Isolating $\beta_1$, we have:

$$
\beta_1 = \frac{\sum_{i=1}^n x_i y_i - \sum_{i=1}^n x_i \bar{y}}{\sum_{i=1}^n x_i^2 - \sum_{i=1}^n x_i \bar{x}} = \frac{\text{numerator}}{\text{denominator}}
\tag{10}
$$

It's easier to interpret the numerator and denominator separately.

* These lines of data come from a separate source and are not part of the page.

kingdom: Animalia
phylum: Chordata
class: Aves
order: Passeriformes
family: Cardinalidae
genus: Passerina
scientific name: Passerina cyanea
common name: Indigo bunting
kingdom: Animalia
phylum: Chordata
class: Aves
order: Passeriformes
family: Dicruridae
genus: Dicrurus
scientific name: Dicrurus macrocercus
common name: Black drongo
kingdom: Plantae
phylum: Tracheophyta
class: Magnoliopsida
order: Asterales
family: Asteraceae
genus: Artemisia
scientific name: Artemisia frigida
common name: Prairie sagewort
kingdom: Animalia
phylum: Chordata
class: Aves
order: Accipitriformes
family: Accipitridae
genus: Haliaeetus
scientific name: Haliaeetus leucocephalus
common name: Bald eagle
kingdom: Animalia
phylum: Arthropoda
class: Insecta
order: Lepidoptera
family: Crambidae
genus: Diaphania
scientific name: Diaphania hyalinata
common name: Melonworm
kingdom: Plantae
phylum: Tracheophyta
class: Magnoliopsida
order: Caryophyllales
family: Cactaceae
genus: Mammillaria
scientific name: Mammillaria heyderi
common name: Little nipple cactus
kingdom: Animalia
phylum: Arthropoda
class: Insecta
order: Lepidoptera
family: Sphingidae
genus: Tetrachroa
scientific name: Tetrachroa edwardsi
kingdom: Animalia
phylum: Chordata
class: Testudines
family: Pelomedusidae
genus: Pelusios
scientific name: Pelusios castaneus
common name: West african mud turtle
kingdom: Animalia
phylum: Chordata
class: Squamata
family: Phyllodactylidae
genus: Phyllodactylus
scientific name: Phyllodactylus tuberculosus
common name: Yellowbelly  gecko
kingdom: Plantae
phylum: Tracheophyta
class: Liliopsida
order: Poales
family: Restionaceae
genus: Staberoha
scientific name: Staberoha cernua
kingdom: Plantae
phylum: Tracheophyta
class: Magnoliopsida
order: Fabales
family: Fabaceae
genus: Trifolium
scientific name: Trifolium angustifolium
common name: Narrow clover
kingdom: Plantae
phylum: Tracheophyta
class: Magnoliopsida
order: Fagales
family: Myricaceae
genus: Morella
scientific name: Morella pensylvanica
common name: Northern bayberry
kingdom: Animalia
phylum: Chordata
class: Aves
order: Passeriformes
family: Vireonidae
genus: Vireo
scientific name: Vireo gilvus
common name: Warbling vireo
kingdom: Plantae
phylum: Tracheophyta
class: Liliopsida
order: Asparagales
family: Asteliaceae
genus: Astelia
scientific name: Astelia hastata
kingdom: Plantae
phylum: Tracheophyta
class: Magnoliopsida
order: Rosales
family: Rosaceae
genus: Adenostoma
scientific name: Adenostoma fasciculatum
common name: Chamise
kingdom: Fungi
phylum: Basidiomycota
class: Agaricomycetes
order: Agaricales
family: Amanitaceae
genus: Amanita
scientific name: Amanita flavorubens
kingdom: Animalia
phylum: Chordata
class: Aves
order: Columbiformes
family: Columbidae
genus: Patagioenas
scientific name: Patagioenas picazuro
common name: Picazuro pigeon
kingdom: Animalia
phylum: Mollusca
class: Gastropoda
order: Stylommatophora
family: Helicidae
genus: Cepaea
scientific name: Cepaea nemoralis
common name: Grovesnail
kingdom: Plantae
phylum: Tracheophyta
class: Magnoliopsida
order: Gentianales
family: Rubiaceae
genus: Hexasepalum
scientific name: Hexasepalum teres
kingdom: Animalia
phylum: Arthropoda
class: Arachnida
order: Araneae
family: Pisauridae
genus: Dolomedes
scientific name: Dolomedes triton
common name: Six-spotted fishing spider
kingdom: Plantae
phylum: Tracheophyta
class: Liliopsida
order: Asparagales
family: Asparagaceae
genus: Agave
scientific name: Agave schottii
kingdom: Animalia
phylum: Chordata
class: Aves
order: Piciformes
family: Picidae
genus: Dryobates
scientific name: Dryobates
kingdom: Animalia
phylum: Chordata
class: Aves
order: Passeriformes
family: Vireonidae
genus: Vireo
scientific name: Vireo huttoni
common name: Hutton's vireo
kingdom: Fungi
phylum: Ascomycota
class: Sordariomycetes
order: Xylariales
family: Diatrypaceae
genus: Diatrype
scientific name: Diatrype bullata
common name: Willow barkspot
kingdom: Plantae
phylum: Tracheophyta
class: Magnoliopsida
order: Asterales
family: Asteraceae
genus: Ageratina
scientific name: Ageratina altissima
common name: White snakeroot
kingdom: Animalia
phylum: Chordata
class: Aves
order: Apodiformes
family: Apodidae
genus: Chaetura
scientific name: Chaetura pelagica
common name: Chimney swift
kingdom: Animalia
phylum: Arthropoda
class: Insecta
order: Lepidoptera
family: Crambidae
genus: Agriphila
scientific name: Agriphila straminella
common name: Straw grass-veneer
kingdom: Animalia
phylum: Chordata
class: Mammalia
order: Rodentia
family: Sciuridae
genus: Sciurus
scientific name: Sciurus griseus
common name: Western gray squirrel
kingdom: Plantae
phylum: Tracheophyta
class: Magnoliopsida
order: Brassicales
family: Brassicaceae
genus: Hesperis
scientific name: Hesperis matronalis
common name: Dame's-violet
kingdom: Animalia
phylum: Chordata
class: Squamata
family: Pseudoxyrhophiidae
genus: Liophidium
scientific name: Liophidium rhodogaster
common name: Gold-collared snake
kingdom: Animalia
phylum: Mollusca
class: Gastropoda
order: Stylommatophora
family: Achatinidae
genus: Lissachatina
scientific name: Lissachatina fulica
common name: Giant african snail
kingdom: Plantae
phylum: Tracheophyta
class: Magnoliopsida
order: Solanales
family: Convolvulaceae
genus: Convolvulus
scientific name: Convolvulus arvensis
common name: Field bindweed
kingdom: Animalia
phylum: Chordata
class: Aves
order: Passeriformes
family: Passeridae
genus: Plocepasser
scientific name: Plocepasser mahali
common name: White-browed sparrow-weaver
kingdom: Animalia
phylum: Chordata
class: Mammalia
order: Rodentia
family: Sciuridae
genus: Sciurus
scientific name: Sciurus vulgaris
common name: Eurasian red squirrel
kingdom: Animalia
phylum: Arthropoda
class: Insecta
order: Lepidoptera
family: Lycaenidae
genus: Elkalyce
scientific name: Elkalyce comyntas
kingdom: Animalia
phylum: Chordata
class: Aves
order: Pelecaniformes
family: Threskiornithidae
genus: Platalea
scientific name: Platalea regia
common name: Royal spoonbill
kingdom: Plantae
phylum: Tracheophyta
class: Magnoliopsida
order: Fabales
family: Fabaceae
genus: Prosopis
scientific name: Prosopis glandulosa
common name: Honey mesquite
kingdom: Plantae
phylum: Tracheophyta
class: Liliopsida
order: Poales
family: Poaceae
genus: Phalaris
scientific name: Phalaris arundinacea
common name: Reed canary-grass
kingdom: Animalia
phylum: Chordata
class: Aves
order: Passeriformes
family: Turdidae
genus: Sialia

To each we will add and subtract a term that will allow us to express them in simpler forms.

Numerator:

$$
\text{numerator} = \sum_{i=1}^n x_i y_i - \sum_{i=1}^n x_i \bar{y} + \sum_{i=1}^n \bar{x} y_i - \sum_{i=1}^n \bar{x} y_i
\tag{11}
$$

We express the third term thus:

$$
\text{third term} = \sum_{i=1}^n \bar{x} y_i = \bar{x} \sum_{i=1}^n y_i = n \bar{x} \bar{y} = \sum_{i=1}^n \bar{x} \bar{y}
\tag{12}
$$

The numerator now becomes:

\begin{align*}
\text{numerator} &= \sum_{i=1}^n x_i y_i - \sum_{i=1}^n x_i \bar{y} + \sum_{i=1}^n \bar{x} \bar{y} - \sum_{i=1}^n \bar{x} y_i \tag{13a} \\
&= \sum_{i=1}^n (x_i - \bar{x})(y_i - \bar{y}) \tag{13b} \\
\end{align*}

Now the denominator:

$$
\text{denominator} = \sum_{i=1}^n x_i^2 - \sum_{i=1}^n x_i \bar{x} + \sum_{i=1}^n x_i\bar{x} - \sum_{i=1}^n x_i\bar{x}
\tag{14}
$$

We group the second and fourth terms, and express the third term thus:

$$
\text{third term} = \sum_{i=1}^n x_i \bar{x} = \bar{x} \sum_{i=1}^n x_i = n \bar{x}^2 = \sum_{i=1}^n \bar{x}^2
\tag{15}
$$

The denominator now becomes:

\begin{align*}
\text{denominator} &= \sum_{i=1}^n x_i^2 - 2 \sum_{i=1}^n x_i \bar{x} + \sum_{i=1}^n \bar{x}^2 \tag{16a} \\
&= \sum_{i=1}^n (x_i - \bar{x})^2 \tag{16b}
\end{align*}


Putting it all together, we have:

<div class="alert alert-primary">
$$
\beta_1 = \frac{\sum_{i=1}^n (x_i - \bar{x})(y_i - \bar{y})}{\sum_{i=1}^n (x_i - \bar{x})^2}
\tag{17}
$$
</div>

## slope and correlation

Let's divide both the numerator and denominator of Eq. (17) by $n-1$:

$$
\beta_1 = \frac{\frac{1}{n-1} \sum_{i=1}^n (x_i - \bar{x})(y_i - \bar{y})}{\frac{1}{n-1} \sum_{i=1}^n (x_i - \bar{x})^2}
\tag{18}
$$

The numerator is the sample covariance $Cov(X, Y)$, and the denominator is the sample variance $Var(X)$:

$$
\beta_1 = \frac{Cov(X, Y)}{Var(X)}
\tag{19}
$$

Now, we can express the covariance in terms of the correlation coefficient $\rho_{X,Y}$ and the standard deviations $\sigma_X$ and $\sigma_Y$:

$$
Cov(X, Y) = \rho_{X,Y} \sigma_X \sigma_Y
\tag{20}
$$
Substituting Eq. (20) into Eq. (19), we get:

$$
\beta_1 = \frac{\rho_{X,Y} \sigma_X \sigma_Y}{\sigma_X^2}
\tag{21}
$$

And finally, we have:

<div class="alert alert-primary">
$$
\beta_1 = \rho_{X,Y} \frac{\sigma_Y}{\sigma_X}
\tag{22}
$$
</div>


This shows that the slope of the regression line is directly proportional to the correlation coefficient. A higher absolute value of the correlation coefficient indicates a steeper slope, while a lower absolute value indicates a flatter slope.